A photographer captured the iconic image of Judge's body being carried away that September morning in the arms of five rescue personnel. The very men Judge had cared so deeply for in life encircled the priest, his feet and a hand seen dangling in mid air. A modern day Pieta, the scene struck at the hearts of people the world over.

It would take several days for the full truth about the priest in the photo to emerge. For he was not only a beloved man of the cloth known for his work with Manhattan's poor and people living with AIDS, but a gay man and a recovered alcoholic, as human and fragile as any other person.

Judge's story is now being lionized in the film Saint of 9/11. The documentary has been playing at LGBT film festivals around the world and was screened in 13 cities this past Monday, including at a private screening in San Francisco. Beloved by critics and audiences alike, the film is garnering Oscar buzz and already won the best documentary jury and audience awards at this year's Philadelphia International Gay and Lesbian Film Festival.
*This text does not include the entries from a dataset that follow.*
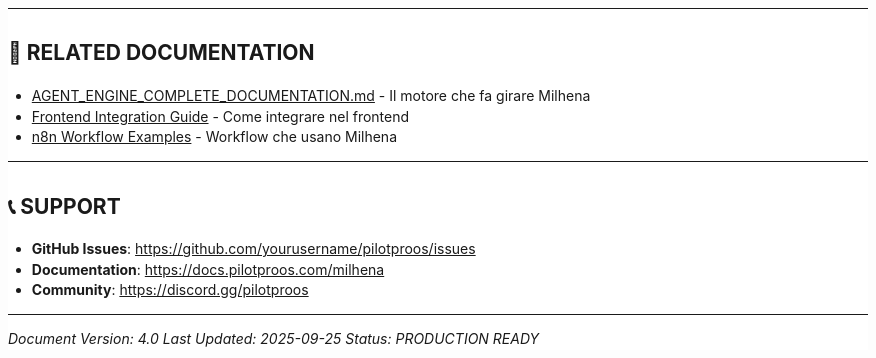 
---

## 🔗 RELATED DOCUMENTATION

- [AGENT_ENGINE_COMPLETE_DOCUMENTATION.md](./AGENT_ENGINE_COMPLETE_DOCUMENTATION.md) - Il motore che fa girare Milhena
- [Frontend Integration Guide](../frontend/docs/MILHENA_INTEGRATION.md) - Come integrare nel frontend
- [n8n Workflow Examples](../n8n/workflows/milhena/) - Workflow che usano Milhena

---

## 📞 SUPPORT

- **GitHub Issues**: https://github.com/yourusername/pilotproos/issues
- **Documentation**: https://docs.pilotproos.com/milhena
- **Community**: https://discord.gg/pilotproos

---

*Document Version: 4.0*
*Last Updated: 2025-09-25*
*Status: PRODUCTION READY*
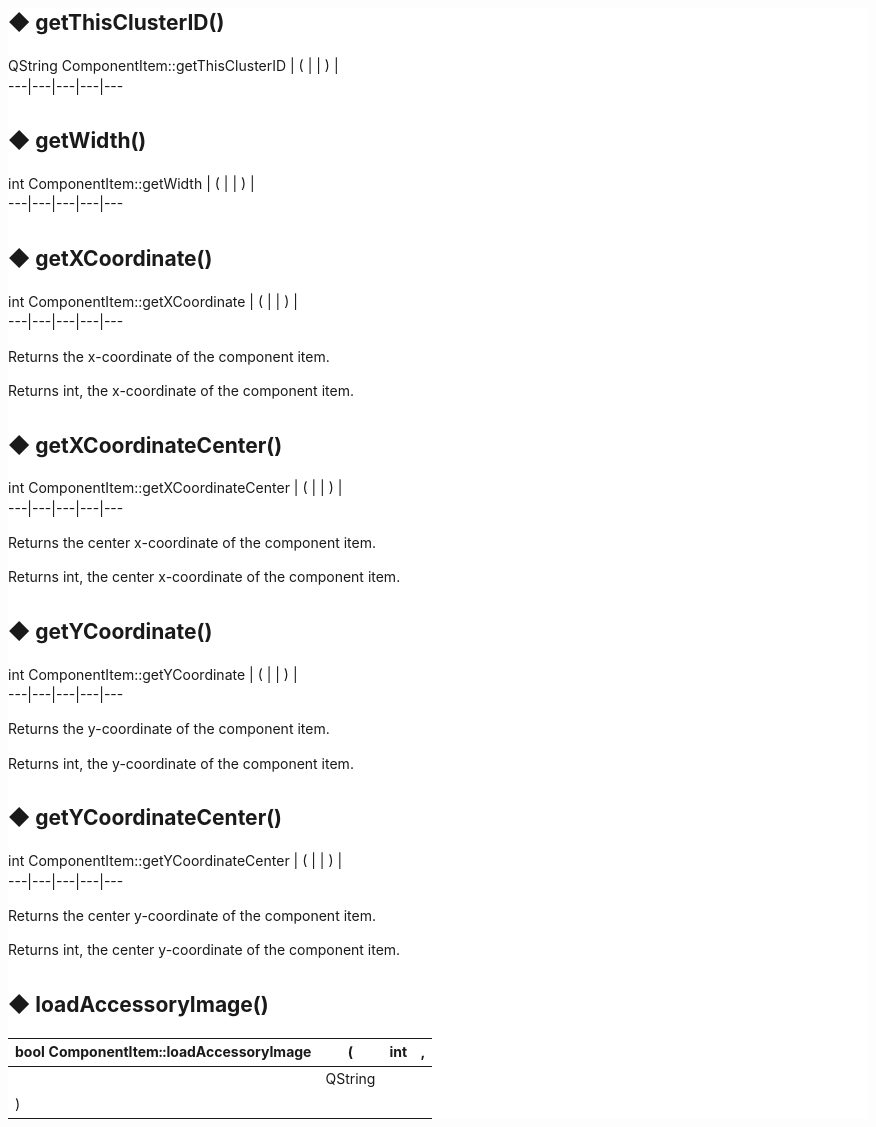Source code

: ## ◆ getThisClusterID()

QString ComponentItem::getThisClusterID  | ( | | ) |   
---|---|---|---|---  
  
## ◆ getWidth()

int ComponentItem::getWidth  | ( | | ) |   
---|---|---|---|---  
  
## ◆ getXCoordinate()

int ComponentItem::getXCoordinate  | ( | | ) |   
---|---|---|---|---  
  
Returns the x-coordinate of the component item. 

Returns
    int, the x-coordinate of the component item. 

## ◆ getXCoordinateCenter()

int ComponentItem::getXCoordinateCenter  | ( | | ) |   
---|---|---|---|---  
  
Returns the center x-coordinate of the component item. 

Returns
    int, the center x-coordinate of the component item. 

## ◆ getYCoordinate()

int ComponentItem::getYCoordinate  | ( | | ) |   
---|---|---|---|---  
  
Returns the y-coordinate of the component item. 

Returns
    int, the y-coordinate of the component item. 

## ◆ getYCoordinateCenter()

int ComponentItem::getYCoordinateCenter  | ( | | ) |   
---|---|---|---|---  
  
Returns the center y-coordinate of the component item. 

Returns
    int, the center y-coordinate of the component item. 

## ◆ loadAccessoryImage()

bool ComponentItem::loadAccessoryImage  | ( | int  | ,   
---|---|---|---  
|  | QString  |   
| ) | |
The film, directed by Glenn Holsten and narrated by out actor Sir Ian McKellan, weaves together archival footage with interviews of those who knew and loved Judge, from the people living on the streets nearby his St. Francis of Assisi Church in lower Manhattan to former President Bill Clinton.

Malcolm Lazin, the executive producer of the film, said he wanted to portray Judge's life to moviegoers because "Mychal became the Matthew Shepard" in the public debate around homosexuality and religion. The film is purposefully not directed solely toward LGBT audiences but was written for a mainstream one, said Lazin, because "we need to be talking to others, not just to ourselves."

Lazin, the executive director and founder of the Equality Forum, spoke about making the film last week in Miami during the LGBT Media Summit at the annual National Gay and Lesbian Journalist's Association convention. He said the film is not meant as a push to see Judge canonized by the Catholic Church, which many people are urging be done. Instead, he sees it lending a voice to the debate over allowing gay men to be priests and how the Catholic Church treats homosexuality.

"We now have an authentic, quintessential Franciscan priest who is an American hero who happened to be gay," said Lazin. "It challenges that proposition that gays are unworthy of the priesthood. For various cultural reasons this film becomes remarkably important."

While Lazin said the film is respectful to the traditions of the Catholic Church, whose hierarchy refused the filmmakers' request to film inside the Friary Judge attended or interview his fellow Friars, he said it is "no Disney film" and does shine a light on the church's anti-gay stance. 

"I see a huge disconnect in the Catholic Church. If you look at polling, Catholics are more likely to be progressive on our issues. I am hoping this film will engage the conversation within the Catholic Church," he said.